*DATA FOR THIS TASK*
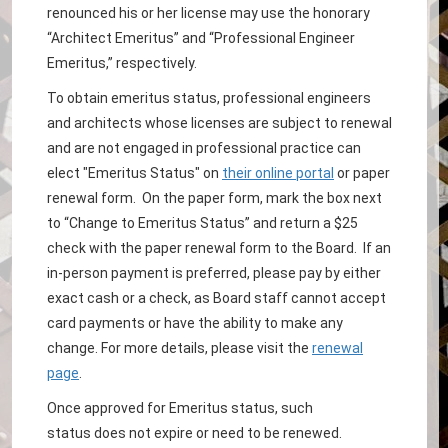
renounced his or her license may use the honorary
“Architect Emeritus” and “Professional Engineer
Emeritus,” respectively.
To obtain emeritus status, professional engineers
and architects whose licenses are subject to renewal
and are not engaged in professional practice can
elect "Emeritus Status" on
their online portal
or paper
renewal form. On the paper form, mark the box next
to “Change to Emeritus Status” and return a $25
check with the paper renewal form to the Board. If an
in-person payment is preferred, please pay by either
exact cash or a check, as Board staff cannot accept
card payments or have the ability to make any
change. For more details, please visit the
renewal
page
.
Once approved for Emeritus status, such
status does not expire or need to be renewed.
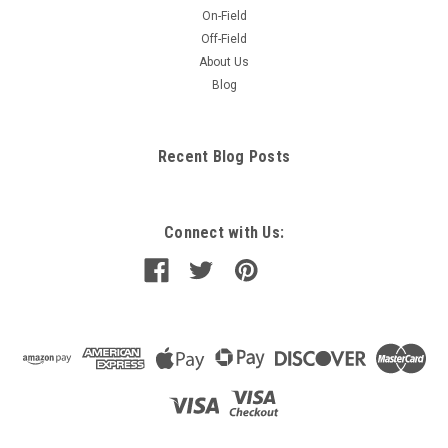
On-Field
Off-Field
About Us
Blog
Recent Blog Posts
Connect with Us:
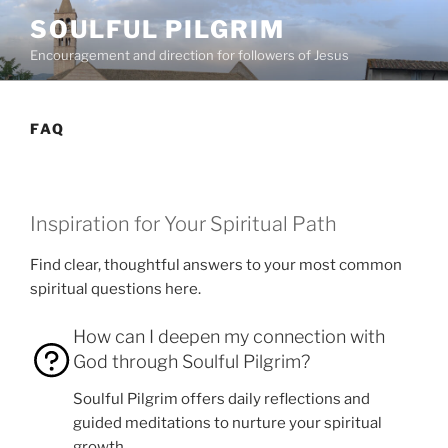
Skip
SOULFUL PILGRIM
to
Encouragement and direction for followers of Jesus
content
FAQ
Inspiration for Your Spiritual Path
Find clear, thoughtful answers to your most common
spiritual questions here.
How can I deepen my connection with
God through Soulful Pilgrim?
Soulful Pilgrim offers daily reflections and
guided meditations to nurture your spiritual
growth.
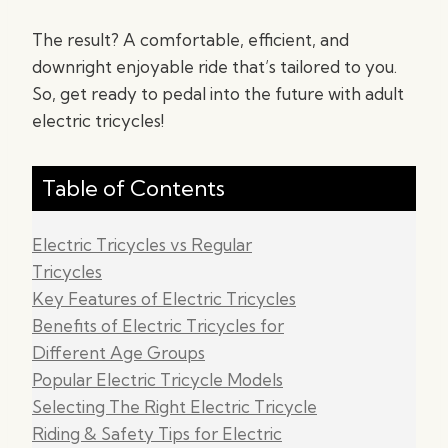
The result? A comfortable, efficient, and
downright enjoyable ride that’s tailored to you.
So, get ready to pedal into the future with adult
electric tricycles!
Table of Contents
Electric Tricycles vs Regular
Tricycles
Key Features of Electric Tricycles
Benefits of Electric Tricycles for
Different Age Groups
Popular Electric Tricycle Models
Selecting The Right Electric Tricycle
Riding & Safety Tips for Electric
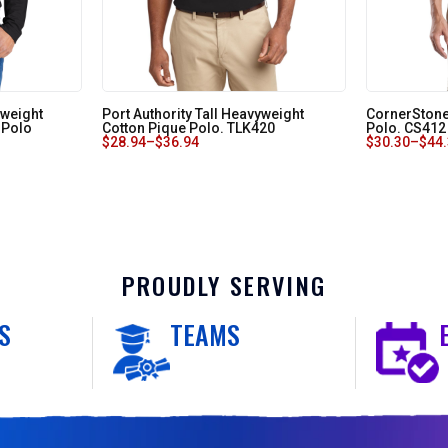
tweight
Port Authority Tall Heavyweight
CornerStone
 Polo
Cotton Pique Polo. TLK420
Polo. CS412
$
28.94
–
$
36.94
$
30.30
–
$
44
PROUDLY SERVING
S
TEAMS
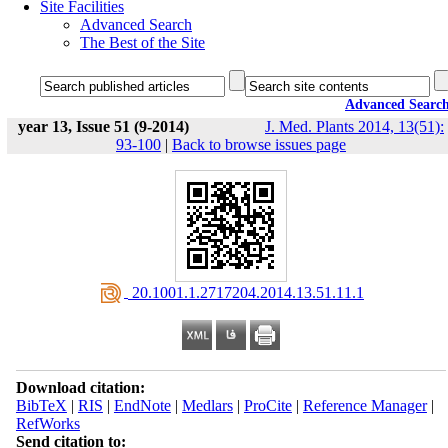
Site Facilities
Advanced Search
The Best of the Site
Advanced Searc
year 13, Issue 51 (9-2014)
J. Med. Plants 2014, 13(51):
93-100
|
Back to browse issues page
‎ 20.1001.1.2717204.2014.13.51.11.1
Download citation:
BibTeX
|
RIS
|
EndNote
|
Medlars
|
ProCite
|
Reference Manager
|
RefWorks
Send citation to:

*EXERCISE INSTRUCTIONS*
Can you give all of these lines again with every "Board" changed to "Commission" and nothing else altered, leaving the pictures out?

*SOLUTION BELOW*
renounced his or her license may use the honorary
“Architect Emeritus” and “Professional Engineer
Emeritus,” respectively.
To obtain emeritus status, professional engineers
and architects whose licenses are subject to renewal
and are not engaged in professional practice can
elect "Emeritus Status" on
their online portal
or paper
renewal form. On the paper form, mark the box next
to “Change to Emeritus Status” and return a $25
check with the paper renewal form to the Commission. If an
in-person payment is preferred, please pay by either
exact cash or a check, as Commission staff cannot accept
card payments or have the ability to make any
change. For more details, please visit the
renewal
page
.
Once approved for Emeritus status, such
status does not expire or need to be renewed.
On-Field
Off-Field
About Us
Blog
Recent Blog Posts
Connect with Us:
Skip
SOULFUL PILGRIM
to
Encouragement and direction for followers of Jesus
content
FAQ
Inspiration for Your Spiritual Path
Find clear, thoughtful answers to your most common
spiritual questions here.
How can I deepen my connection with
God through Soulful Pilgrim?
Soulful Pilgrim offers daily reflections and
guided meditations to nurture your spiritual
growth.
The result? A comfortable, efficient, and
downright enjoyable ride that’s tailored to you.
So, get ready to pedal into the future with adult
electric tricycles!
Table of Contents
Electric Tricycles vs Regular
Tricycles
Key Features of Electric Tricycles
Benefits of Electric Tricycles for
Different Age Groups
Popular Electric Tricycle Models
Selecting The Right Electric Tricycle
Riding & Safety Tips for Electric
tweight
Port Authority Tall Heavyweight
CornerStone
 Polo
Cotton Pique Polo. TLK420
Polo. CS412
$
28.94
–
$
36.94
$
30.30
–
$
44
PROUDLY SERVING
S
TEAMS
Site Facilities
Advanced Search
The Best of the Site
Advanced Searc
year 13, Issue 51 (9-2014)
J. Med. Plants 2014, 13(51):
93-100
|
Back to browse issues page
‎ 20.1001.1.2717204.2014.13.51.11.1
Download citation:
BibTeX
|
RIS
|
EndNote
|
Medlars
|
ProCite
|
Reference Manager
|
RefWorks
Send citation to:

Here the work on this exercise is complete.